Soldiers had worked for days to defuse the Tangjiashan "quake lake," now with a volume of more than 80,000 Olympic-size swimming pools, but according to the China News Service, multiple threats still loomed.
Liu Ning, chief engineer at the Ministry of Water Resources, warned at a briefing late Tuesday that one of the risks was aftershocks, which could breach the lake any time, inundating lower-lying areas.
"The area still receives constant aftershocks, and especially aftershocks of over six on the Richter scale could have an impact," said Liu, according to the news service.
"After several measures undertaken at the lake, the situation remains extremely dangerous," the news service said, citing Liu.
The lake was created when the May 12 magnitude-8.0 earthquake rattled southwest China's Sichuan province, triggering a massive landslide that blocked a river cutting through the mountainous area.
Since then, officials have been watching anxiously as the lake has built up, warning it could endanger more than a million people if it were to break through the barrier.
Last week hundreds of soldiers dug a channel, hoping it would help drain the lake, and at least contain it, once it reached a certain level.
As of late Tuesday, the surface of the lake was edging closer to the top of the dam, reaching just 2.37 metres (eight feet) below the lowest point of the blockage, according to the China Daily website.
It remained to be seen whether the water could be directed successfully into the newly dug channel, according to the paper.
The Sichuan government has earmarked 200 million yuan (29 million dollars) to spend on controlling the three dozen swelling lakes that threaten to burst and flood the downstream regions, the paper said.

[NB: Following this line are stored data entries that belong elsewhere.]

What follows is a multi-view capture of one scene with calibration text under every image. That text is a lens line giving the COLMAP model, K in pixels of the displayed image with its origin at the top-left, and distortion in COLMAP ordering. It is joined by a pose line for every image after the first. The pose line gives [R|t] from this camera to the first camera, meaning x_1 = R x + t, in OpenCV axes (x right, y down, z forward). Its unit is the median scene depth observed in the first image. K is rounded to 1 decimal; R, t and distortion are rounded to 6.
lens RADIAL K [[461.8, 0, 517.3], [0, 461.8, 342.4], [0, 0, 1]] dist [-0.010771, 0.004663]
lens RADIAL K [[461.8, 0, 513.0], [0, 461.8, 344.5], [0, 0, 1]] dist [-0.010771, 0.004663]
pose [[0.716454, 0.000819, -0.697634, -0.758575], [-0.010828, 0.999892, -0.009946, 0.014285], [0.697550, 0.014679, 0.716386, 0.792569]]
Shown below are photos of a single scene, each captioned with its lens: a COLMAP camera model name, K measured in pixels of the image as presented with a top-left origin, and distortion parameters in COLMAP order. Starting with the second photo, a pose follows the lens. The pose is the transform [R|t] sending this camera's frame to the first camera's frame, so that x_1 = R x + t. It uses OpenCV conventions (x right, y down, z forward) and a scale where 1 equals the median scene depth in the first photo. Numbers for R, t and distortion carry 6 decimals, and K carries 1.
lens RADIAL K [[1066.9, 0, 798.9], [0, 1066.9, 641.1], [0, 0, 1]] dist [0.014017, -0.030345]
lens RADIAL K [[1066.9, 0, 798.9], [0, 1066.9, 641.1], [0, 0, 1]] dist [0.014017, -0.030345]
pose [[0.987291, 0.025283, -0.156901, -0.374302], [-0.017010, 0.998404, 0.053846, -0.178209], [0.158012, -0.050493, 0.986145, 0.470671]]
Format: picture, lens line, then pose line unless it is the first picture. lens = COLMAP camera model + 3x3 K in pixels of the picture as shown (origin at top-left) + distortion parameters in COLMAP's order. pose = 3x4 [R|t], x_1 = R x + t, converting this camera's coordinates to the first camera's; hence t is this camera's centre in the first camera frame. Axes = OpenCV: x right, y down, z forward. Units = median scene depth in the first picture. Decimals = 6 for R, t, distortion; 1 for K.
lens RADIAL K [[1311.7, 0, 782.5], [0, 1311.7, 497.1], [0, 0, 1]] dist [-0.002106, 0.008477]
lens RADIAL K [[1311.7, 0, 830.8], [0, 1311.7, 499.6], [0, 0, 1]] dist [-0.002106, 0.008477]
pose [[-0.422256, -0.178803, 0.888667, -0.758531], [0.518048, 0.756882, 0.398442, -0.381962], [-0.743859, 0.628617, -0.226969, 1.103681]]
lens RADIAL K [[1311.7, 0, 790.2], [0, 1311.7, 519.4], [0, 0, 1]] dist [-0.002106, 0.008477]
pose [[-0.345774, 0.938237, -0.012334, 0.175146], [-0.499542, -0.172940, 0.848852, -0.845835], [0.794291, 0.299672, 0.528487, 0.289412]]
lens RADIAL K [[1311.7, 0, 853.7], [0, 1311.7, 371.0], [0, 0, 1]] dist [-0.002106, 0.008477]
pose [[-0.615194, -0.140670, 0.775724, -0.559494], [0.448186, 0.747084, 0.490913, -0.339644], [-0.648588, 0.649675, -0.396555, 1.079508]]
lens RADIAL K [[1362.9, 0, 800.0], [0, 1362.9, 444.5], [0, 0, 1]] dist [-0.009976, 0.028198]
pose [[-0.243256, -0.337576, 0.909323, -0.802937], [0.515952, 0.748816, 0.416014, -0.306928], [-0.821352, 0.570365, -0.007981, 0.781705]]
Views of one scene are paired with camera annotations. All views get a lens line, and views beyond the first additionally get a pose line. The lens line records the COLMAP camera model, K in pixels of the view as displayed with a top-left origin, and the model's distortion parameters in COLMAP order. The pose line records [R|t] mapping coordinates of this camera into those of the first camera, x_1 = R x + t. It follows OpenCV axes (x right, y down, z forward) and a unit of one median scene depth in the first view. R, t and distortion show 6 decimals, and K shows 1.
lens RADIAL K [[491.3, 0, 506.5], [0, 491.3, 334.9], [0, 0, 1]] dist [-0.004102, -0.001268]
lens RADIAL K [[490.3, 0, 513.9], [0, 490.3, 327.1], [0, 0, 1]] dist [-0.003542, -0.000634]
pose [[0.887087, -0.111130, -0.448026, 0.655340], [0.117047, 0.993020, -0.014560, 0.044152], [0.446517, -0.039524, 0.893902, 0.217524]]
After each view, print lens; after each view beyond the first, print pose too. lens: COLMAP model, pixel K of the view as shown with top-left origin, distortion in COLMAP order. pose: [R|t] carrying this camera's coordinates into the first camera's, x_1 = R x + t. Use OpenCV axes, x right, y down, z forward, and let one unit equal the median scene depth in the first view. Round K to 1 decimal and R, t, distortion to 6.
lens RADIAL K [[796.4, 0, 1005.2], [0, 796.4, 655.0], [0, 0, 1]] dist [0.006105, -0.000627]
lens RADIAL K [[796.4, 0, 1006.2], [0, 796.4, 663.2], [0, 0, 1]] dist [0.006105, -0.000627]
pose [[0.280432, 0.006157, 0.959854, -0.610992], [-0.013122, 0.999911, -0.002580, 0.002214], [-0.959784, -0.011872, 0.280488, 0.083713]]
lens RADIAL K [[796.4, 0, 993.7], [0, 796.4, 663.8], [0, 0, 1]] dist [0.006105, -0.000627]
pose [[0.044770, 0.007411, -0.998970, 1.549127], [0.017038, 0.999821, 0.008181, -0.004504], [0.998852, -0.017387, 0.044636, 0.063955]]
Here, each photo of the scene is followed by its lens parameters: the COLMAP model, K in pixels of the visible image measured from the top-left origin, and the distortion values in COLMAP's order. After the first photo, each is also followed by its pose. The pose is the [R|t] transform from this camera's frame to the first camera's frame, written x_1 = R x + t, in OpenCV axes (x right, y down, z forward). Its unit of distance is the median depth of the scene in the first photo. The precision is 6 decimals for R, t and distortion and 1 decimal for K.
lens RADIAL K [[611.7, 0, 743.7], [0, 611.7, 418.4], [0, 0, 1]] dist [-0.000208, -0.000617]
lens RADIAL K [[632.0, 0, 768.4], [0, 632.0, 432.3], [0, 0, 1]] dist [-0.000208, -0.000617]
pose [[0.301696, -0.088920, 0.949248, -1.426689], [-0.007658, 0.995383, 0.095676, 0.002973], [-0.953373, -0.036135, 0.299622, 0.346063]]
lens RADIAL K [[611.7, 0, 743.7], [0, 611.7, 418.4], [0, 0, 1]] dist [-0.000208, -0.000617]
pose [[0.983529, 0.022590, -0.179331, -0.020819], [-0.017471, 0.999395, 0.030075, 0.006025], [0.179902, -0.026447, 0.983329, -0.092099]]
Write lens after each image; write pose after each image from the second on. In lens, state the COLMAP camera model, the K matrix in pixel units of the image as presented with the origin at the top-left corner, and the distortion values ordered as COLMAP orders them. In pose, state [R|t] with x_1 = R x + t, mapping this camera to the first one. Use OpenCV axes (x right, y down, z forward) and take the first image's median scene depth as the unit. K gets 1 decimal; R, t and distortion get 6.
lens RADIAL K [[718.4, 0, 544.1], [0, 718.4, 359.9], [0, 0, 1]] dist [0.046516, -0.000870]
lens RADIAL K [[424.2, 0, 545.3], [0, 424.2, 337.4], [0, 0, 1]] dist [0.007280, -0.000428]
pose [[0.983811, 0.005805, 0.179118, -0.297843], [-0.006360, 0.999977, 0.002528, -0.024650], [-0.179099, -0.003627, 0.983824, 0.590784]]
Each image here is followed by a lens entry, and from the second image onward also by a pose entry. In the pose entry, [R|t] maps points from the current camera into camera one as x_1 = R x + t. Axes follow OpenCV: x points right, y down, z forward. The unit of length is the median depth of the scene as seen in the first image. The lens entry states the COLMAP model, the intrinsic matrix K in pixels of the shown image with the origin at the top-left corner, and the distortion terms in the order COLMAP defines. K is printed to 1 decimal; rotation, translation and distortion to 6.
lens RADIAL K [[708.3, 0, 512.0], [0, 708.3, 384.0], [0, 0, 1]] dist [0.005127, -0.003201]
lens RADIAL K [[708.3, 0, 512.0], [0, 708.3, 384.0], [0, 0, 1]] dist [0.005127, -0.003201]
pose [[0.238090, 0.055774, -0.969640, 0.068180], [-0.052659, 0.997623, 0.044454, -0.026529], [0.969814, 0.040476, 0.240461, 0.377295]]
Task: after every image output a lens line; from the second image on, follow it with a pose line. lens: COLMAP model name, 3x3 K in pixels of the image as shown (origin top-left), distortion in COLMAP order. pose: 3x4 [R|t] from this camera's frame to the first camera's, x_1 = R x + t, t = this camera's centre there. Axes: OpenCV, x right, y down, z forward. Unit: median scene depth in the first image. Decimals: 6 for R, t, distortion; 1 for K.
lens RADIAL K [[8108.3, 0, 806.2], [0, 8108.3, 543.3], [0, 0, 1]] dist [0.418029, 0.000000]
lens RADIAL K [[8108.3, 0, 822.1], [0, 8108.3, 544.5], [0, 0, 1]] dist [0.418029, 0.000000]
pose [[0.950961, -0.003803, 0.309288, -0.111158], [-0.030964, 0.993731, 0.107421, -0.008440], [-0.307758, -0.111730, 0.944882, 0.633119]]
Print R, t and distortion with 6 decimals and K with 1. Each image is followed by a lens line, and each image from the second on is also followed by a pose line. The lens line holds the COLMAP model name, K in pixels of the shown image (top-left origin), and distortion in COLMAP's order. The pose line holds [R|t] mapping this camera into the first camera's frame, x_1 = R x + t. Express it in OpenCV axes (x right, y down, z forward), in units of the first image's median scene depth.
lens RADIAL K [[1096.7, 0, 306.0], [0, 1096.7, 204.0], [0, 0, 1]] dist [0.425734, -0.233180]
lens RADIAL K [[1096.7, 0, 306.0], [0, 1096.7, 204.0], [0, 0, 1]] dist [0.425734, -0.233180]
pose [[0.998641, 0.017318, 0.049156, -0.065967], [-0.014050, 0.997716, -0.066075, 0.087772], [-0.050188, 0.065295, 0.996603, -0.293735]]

The death toll from China's earthquake rose on Tuesday to 69,107, with another 18,230 missing, the government said. The new toll, given by the state-run Xinhua news agency, marked an increase of 88 from the day before.
Another 373,577 people sustained injuries in the May 12 quake, China's worst natural disaster in a generation.
Soldiers were still scaling mountains and hacking their way through thorny undergrowth in a desperate attempt to find a downed military transport helicopter, Xinhua news agency said.
President Hu Jintao, also the nation's commander-in-chief, instructed the rescuers to spare no efforts to locate the helicopter, even as landslides made the effort even more difficult.
As of late Tuesday, more than 10,000 troops had been unable to come across even a trace of the army Mi-171 chopper or the five crew members and 14 injured quake survivors aboard, Xinhua said.
It added the search for the helicopter, which crashed in heavy fog four days ago, would continue by daybreak on Wednesday.
Meanwhile, the government also took steps apparently aimed at countering rising anger over the deaths of thousands of schoolchildren in school collapses.
Police and soldiers on Tuesday blocked access by residents and journalists to the ruins of the Juyuan Middle School near the city of Dujiangyan, where hundreds of students were believed to have been buried.
"The scene is no longer open. We cannot say why. Please understand," a police officer there told AFP.
Residents said police told them the restriction was aimed at "protecting" the site, where distraught parents had come regularly to mourn their children.